| DATA SUPPLIED |
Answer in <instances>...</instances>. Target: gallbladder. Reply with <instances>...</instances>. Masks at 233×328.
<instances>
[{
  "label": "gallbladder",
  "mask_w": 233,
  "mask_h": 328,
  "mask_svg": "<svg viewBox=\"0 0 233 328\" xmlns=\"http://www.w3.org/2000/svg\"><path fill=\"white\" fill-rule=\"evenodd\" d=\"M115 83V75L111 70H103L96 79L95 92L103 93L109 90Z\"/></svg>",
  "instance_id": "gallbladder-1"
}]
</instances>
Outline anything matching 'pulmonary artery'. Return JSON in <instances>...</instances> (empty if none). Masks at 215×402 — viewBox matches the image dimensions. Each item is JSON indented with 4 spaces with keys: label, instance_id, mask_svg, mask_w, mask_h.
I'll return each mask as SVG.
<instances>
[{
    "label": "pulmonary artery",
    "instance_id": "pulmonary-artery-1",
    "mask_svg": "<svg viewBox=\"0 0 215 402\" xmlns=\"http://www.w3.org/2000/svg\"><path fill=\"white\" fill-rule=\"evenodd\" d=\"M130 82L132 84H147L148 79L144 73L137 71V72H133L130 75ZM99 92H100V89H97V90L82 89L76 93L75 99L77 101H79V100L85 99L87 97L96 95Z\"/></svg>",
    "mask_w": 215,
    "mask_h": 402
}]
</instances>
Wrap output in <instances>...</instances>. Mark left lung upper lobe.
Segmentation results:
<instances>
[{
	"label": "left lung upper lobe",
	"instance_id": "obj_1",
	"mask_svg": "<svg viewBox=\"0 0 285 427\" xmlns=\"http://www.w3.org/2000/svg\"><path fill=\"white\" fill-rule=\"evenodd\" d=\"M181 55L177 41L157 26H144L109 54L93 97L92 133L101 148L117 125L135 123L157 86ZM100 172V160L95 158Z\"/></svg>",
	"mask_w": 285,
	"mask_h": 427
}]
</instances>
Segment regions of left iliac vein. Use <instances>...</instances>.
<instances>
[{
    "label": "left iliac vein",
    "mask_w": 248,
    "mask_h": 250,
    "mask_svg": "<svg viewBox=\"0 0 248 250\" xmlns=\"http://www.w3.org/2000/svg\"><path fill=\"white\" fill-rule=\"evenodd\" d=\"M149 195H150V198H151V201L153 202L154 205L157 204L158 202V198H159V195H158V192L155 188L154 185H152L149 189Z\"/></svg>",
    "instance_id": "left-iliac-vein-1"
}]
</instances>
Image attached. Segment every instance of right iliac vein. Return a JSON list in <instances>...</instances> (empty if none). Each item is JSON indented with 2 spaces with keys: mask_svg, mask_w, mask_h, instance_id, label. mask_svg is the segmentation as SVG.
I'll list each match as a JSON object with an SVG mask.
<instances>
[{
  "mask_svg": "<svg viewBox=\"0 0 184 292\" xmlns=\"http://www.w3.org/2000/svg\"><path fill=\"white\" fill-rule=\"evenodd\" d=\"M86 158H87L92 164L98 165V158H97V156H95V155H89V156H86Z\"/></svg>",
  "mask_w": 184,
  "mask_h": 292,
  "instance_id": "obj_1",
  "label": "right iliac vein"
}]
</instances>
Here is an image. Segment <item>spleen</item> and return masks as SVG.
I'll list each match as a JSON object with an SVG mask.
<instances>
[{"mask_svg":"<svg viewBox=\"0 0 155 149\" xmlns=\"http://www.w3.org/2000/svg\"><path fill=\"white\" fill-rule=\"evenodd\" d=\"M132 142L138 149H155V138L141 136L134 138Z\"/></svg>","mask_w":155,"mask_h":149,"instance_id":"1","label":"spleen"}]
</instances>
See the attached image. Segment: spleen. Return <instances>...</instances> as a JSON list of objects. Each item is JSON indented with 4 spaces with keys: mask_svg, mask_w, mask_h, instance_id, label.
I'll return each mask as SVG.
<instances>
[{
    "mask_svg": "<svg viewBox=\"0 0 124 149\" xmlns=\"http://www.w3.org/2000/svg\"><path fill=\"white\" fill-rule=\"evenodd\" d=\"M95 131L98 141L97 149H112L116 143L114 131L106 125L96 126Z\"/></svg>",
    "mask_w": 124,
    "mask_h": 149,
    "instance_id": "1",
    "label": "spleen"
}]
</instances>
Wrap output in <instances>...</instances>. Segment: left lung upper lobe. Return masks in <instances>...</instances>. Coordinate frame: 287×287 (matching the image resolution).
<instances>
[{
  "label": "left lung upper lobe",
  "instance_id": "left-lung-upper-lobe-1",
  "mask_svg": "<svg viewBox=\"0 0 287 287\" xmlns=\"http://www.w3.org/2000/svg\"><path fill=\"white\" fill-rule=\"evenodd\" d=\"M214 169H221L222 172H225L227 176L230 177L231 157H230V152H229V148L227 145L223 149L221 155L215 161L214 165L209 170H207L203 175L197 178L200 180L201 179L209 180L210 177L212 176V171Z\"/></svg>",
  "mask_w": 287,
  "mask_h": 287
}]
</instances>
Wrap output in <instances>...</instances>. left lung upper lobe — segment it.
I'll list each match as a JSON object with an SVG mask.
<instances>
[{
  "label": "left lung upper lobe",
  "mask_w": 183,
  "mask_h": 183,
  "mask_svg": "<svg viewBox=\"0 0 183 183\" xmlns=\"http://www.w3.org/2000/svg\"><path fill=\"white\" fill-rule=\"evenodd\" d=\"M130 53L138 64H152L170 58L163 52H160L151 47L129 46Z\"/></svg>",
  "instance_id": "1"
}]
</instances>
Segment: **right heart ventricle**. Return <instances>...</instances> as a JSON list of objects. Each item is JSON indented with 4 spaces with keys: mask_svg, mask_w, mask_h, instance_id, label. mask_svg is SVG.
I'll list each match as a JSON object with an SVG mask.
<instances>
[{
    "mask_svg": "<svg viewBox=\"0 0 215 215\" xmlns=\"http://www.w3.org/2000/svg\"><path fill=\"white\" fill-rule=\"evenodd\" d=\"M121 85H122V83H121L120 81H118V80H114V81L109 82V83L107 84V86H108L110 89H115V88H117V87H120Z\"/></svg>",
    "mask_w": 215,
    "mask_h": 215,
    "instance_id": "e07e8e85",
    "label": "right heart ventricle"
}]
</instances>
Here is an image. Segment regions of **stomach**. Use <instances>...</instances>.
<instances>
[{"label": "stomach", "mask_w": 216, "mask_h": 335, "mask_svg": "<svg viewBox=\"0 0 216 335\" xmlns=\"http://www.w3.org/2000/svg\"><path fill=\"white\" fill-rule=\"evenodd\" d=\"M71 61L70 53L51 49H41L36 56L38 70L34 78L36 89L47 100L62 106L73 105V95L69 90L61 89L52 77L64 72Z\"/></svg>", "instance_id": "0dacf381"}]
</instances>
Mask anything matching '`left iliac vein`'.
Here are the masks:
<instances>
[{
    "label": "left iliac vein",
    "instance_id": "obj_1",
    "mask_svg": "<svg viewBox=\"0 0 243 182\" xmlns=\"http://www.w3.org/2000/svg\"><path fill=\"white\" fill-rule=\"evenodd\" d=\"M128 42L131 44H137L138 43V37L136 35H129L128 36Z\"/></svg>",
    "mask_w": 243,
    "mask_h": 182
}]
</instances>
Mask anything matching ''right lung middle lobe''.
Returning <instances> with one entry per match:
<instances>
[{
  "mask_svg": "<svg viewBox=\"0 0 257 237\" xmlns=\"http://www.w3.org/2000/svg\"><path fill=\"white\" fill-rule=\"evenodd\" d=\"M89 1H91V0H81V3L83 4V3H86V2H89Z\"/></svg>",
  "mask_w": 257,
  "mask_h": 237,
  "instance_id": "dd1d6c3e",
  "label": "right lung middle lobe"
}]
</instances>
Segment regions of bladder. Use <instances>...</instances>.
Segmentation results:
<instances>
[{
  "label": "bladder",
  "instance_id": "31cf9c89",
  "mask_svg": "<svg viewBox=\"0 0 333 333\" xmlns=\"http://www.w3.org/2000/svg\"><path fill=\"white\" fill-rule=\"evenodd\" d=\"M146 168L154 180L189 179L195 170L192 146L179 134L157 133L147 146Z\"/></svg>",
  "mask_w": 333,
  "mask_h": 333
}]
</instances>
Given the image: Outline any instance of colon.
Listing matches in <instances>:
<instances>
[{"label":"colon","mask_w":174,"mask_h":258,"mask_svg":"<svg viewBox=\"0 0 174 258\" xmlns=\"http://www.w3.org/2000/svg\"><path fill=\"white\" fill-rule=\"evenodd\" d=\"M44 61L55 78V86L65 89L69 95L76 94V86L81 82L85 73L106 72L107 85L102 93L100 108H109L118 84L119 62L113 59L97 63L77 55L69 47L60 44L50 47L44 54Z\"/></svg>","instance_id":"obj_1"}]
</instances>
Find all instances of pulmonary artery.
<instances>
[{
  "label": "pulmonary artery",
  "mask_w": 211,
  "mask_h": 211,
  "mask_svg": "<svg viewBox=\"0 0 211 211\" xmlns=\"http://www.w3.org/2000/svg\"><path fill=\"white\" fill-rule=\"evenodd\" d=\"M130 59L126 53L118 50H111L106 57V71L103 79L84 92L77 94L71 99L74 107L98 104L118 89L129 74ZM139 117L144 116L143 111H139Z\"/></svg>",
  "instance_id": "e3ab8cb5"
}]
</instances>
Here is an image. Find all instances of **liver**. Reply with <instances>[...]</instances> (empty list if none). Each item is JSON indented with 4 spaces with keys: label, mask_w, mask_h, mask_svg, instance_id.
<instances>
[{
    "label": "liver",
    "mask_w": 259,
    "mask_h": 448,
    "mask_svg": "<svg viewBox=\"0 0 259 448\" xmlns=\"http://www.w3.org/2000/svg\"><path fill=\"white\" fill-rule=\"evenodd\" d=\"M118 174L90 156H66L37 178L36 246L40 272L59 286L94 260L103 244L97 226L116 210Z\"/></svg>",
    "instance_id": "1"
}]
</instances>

| GIVEN REQUEST |
Return each line in the listing above that contains the string "gallbladder". Treat uppercase and lowercase letters as different.

| THE COMPLETED TASK |
Answer in <instances>...</instances>. Target: gallbladder. Reply with <instances>...</instances>. Masks at 233×328.
  "label": "gallbladder",
  "instance_id": "gallbladder-1"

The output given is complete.